According to Safire’s Political Dictionary, shoo-in has a racing background, and a shady one at that. “When jockeys form a ‘ring’ and bet on a single horse, they hold back their own mounts and ‘chase in’ or ‘shoo in’ the horse selected to be the winner. ‘Racing Maxims and Methods of Pittsburgh Phil’, published in 1908, points out: ‘There were many times presumably that Tod would win through such manipulations, being “shooed in,” as it were. In ‘The Underworld Speaks’ (1935), A. J. Pollack defines shoo-in as ‘a horse race in which the winner is the only horse trying.’ ”

It was in the 1940s that the word began to be used in politics, but without its crooked connotation, meaning only “sure thing.”

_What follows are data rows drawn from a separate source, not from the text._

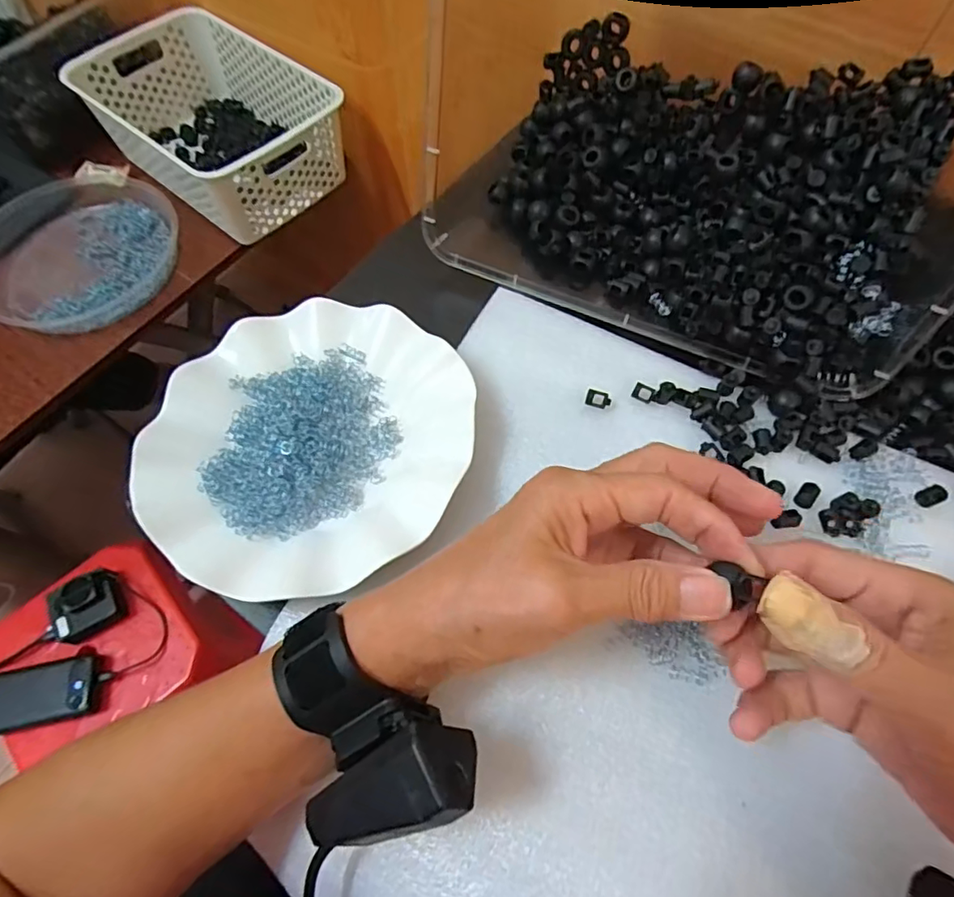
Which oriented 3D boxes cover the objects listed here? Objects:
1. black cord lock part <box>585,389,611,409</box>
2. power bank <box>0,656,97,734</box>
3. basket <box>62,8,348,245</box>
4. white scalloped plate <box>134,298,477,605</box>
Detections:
[{"bbox_3d":[0.073,-0.029,0.334,0.015,0.006,0.008,15,67,8],"label":"black cord lock part"},{"bbox_3d":[-0.549,0.306,0.681,0.133,0.014,0.068,-7,72,-21],"label":"power bank"},{"bbox_3d":[-0.329,-0.414,0.690,0.317,0.104,0.204,39,70,18],"label":"basket"},{"bbox_3d":[-0.097,-0.010,0.316,0.173,0.028,0.178,0,66,1],"label":"white scalloped plate"}]

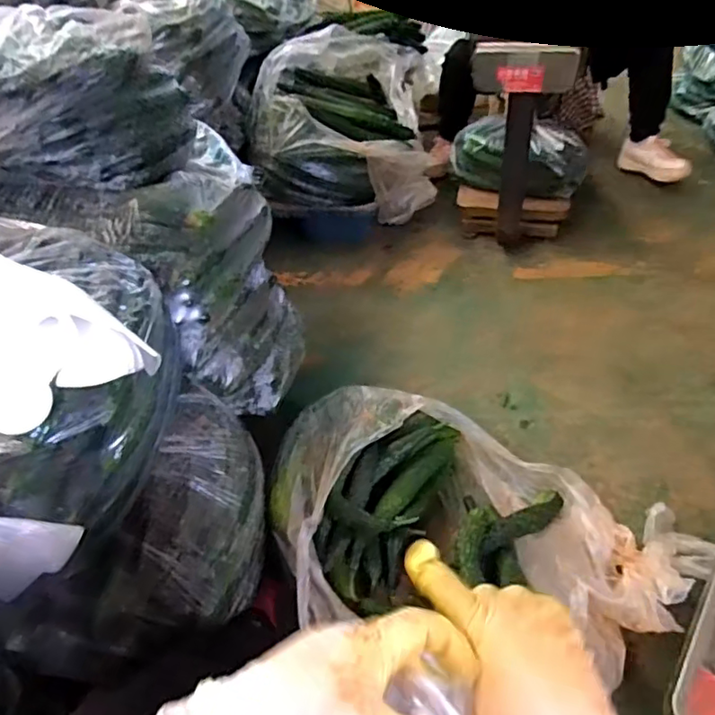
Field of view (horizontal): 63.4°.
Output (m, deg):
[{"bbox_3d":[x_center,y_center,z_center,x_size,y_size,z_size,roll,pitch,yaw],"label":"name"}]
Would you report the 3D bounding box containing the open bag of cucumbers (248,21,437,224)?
[{"bbox_3d":[-0.032,-0.644,1.637,0.475,0.325,0.576,0,44,3],"label":"open bag of cucumbers"}]

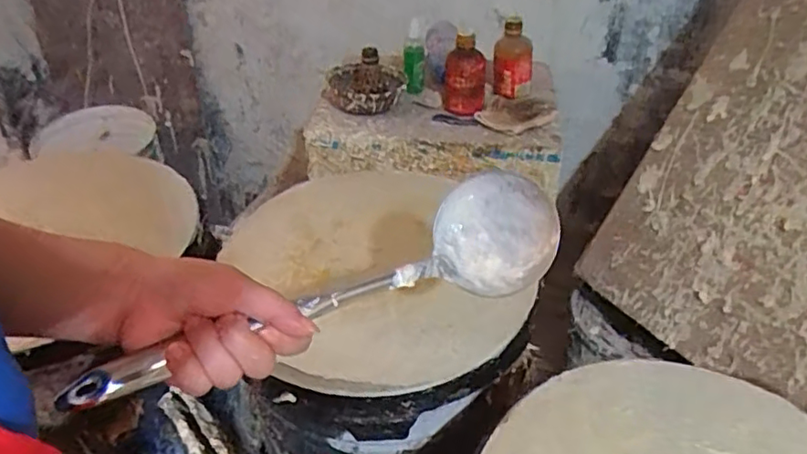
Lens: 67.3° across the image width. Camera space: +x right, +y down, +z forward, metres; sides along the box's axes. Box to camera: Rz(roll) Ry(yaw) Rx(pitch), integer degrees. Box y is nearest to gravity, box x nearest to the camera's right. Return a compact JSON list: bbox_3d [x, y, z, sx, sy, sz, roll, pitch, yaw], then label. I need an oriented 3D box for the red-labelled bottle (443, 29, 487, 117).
[{"bbox_3d":[0.103,-0.253,1.003,0.070,0.121,0.057,5,40,6],"label":"red-labelled bottle"}]

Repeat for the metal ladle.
[{"bbox_3d":[-0.042,0.046,0.407,0.334,0.063,0.083,-21,44,-25],"label":"metal ladle"}]

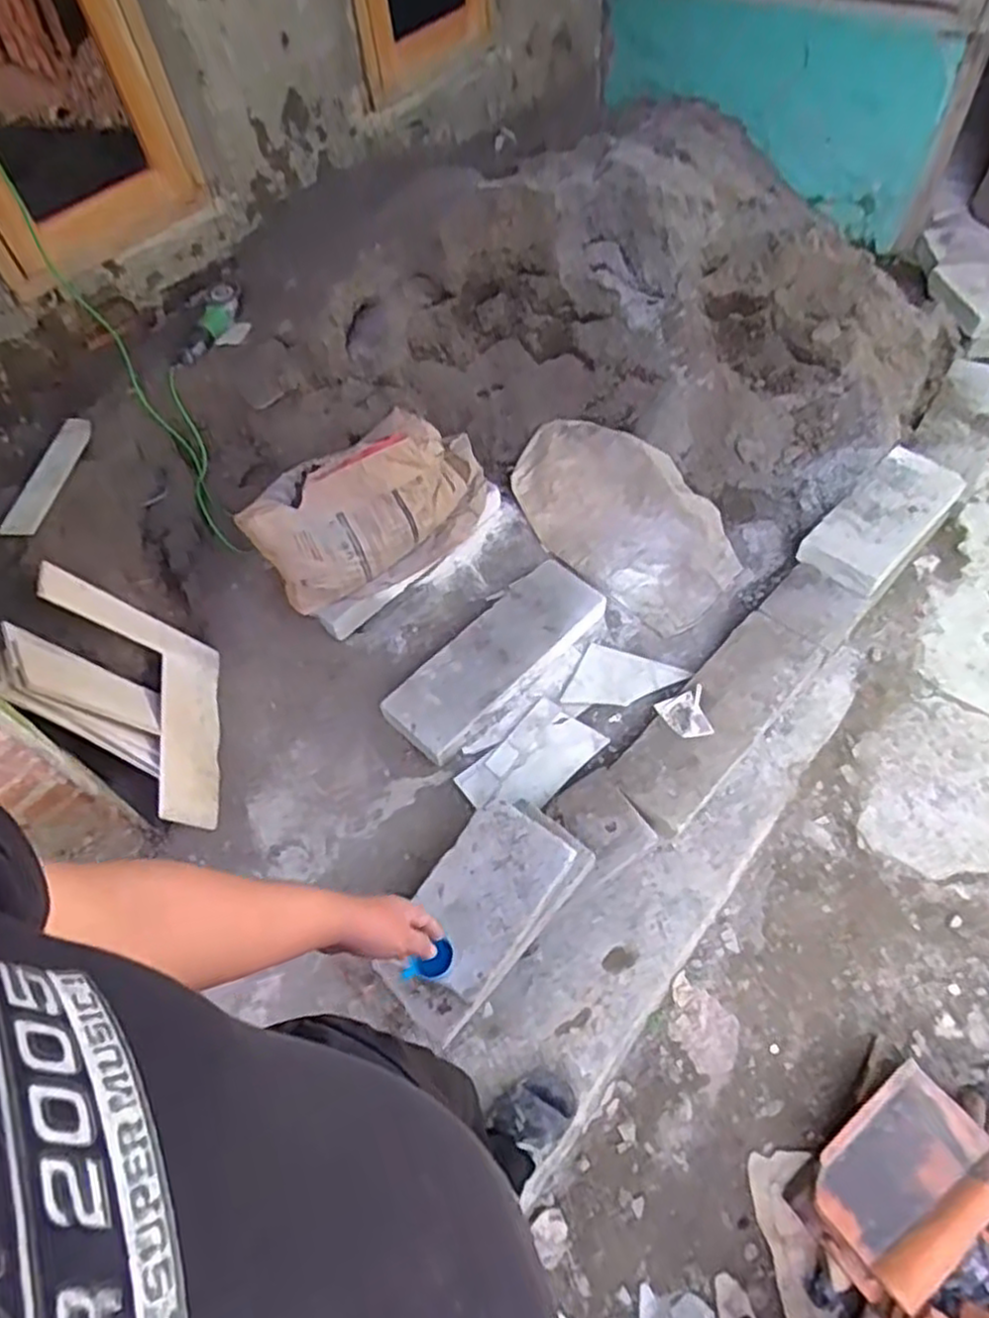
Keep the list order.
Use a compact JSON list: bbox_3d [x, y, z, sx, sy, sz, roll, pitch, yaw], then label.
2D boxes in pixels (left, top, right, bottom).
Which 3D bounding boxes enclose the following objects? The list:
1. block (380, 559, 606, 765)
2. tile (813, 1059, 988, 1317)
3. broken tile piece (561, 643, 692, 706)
[{"bbox_3d":[0.009,-0.011,1.822,0.225,0.094,0.620,37,66,26],"label":"block"},{"bbox_3d":[0.676,0.850,1.180,0.284,0.036,0.209,-44,56,-3],"label":"tile"},{"bbox_3d":[0.322,0.064,1.793,0.249,0.027,0.195,17,59,16],"label":"broken tile piece"}]

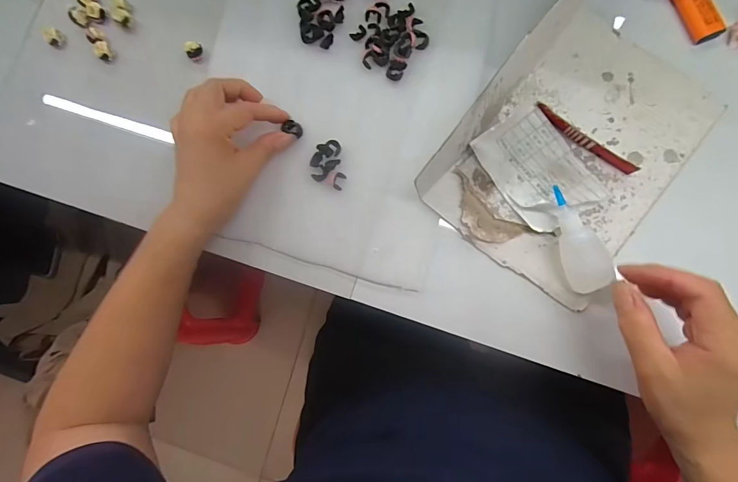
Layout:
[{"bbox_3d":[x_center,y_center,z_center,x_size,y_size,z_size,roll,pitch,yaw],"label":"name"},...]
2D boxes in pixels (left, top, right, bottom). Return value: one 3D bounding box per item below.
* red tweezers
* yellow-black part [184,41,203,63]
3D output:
[{"bbox_3d":[0.188,-0.089,0.342,0.098,0.012,0.009,36,87,8],"label":"red tweezers"},{"bbox_3d":[-0.168,-0.184,0.377,0.017,0.011,0.015,-44,82,-1],"label":"yellow-black part"}]

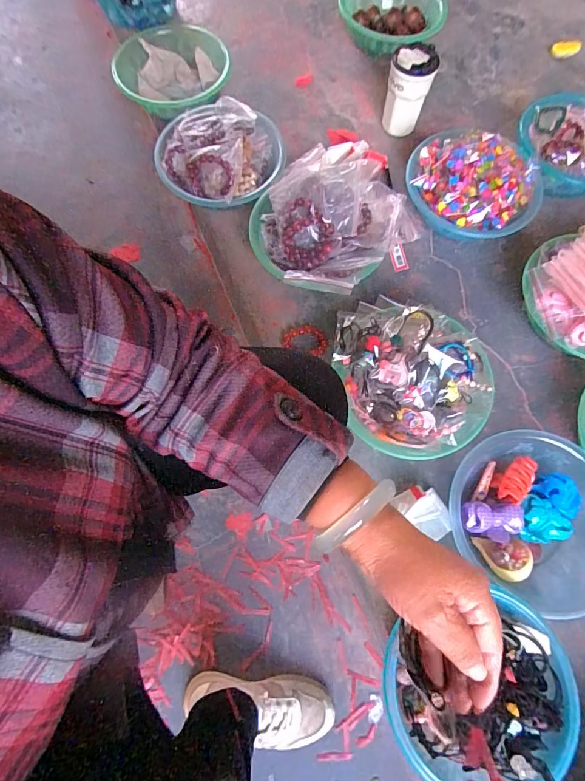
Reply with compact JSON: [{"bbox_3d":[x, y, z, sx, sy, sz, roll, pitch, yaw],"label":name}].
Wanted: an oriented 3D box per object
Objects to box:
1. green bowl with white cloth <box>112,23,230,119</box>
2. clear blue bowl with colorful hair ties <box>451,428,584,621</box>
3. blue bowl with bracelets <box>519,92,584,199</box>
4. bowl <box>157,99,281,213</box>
[{"bbox_3d":[-0.245,-0.679,0.863,0.258,0.080,0.214,32,73,9],"label":"green bowl with white cloth"},{"bbox_3d":[0.349,0.182,0.575,0.229,0.075,0.219,1,71,-2],"label":"clear blue bowl with colorful hair ties"},{"bbox_3d":[0.542,-0.466,0.766,0.209,0.085,0.192,1,71,-2],"label":"blue bowl with bracelets"},{"bbox_3d":[-0.140,-0.453,0.756,0.235,0.075,0.245,-6,71,-4],"label":"bowl"}]

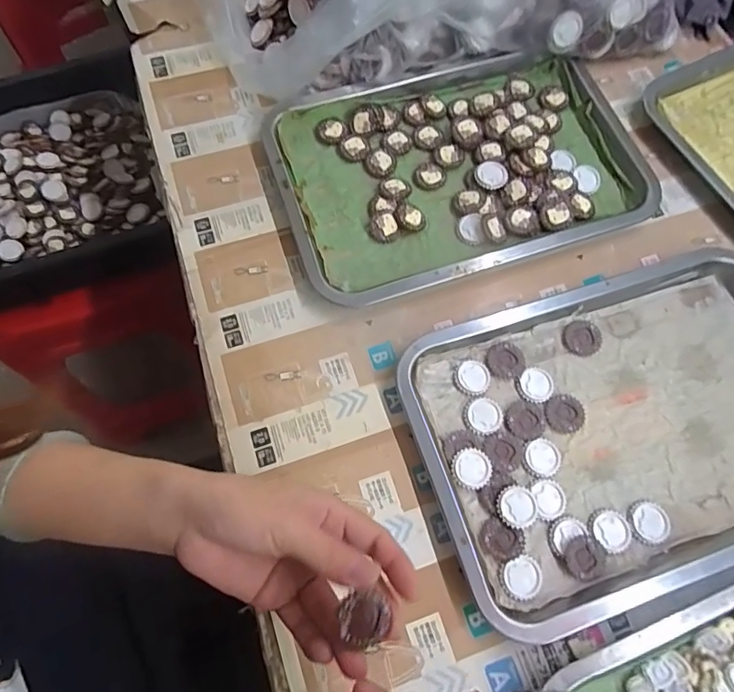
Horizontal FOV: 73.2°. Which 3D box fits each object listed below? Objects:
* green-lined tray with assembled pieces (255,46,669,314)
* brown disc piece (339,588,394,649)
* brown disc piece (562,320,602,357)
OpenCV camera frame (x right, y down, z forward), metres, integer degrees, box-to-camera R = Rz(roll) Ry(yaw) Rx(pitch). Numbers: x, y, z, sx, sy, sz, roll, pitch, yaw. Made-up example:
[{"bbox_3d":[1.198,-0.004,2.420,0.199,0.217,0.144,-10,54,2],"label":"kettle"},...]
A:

“Taft Appears to Be Shoo-in for Top Senate Job” the San Francisco News headlined in 1948, and that same year Life predicted “Dewey looks like a shoo-in for the presidency.”

A judge and a college professor both questioned a headline on an Arkansas Times column June 8 — “Who do they represent?” Both suggest that who should be whom, and strictly speaking, they are correct. But in actual usage, there’s been a trend away from whom for years, and many people believe it sounds pretentious today. Others think that figuring out whether who or whom is correct requires more effort than they want to expend. Success With Words recommends a middle course between those who always use whom and those who never do: “Use whom in highly formal contexts such as academic theses and ceremonial speeches, but ignore it in everyday talk. Where you draw the line in, say, business correspondence or reportage is a matter of personal style.”

Bo Diddly’s style didn’t allow him to sing “Whom Do You Love?”.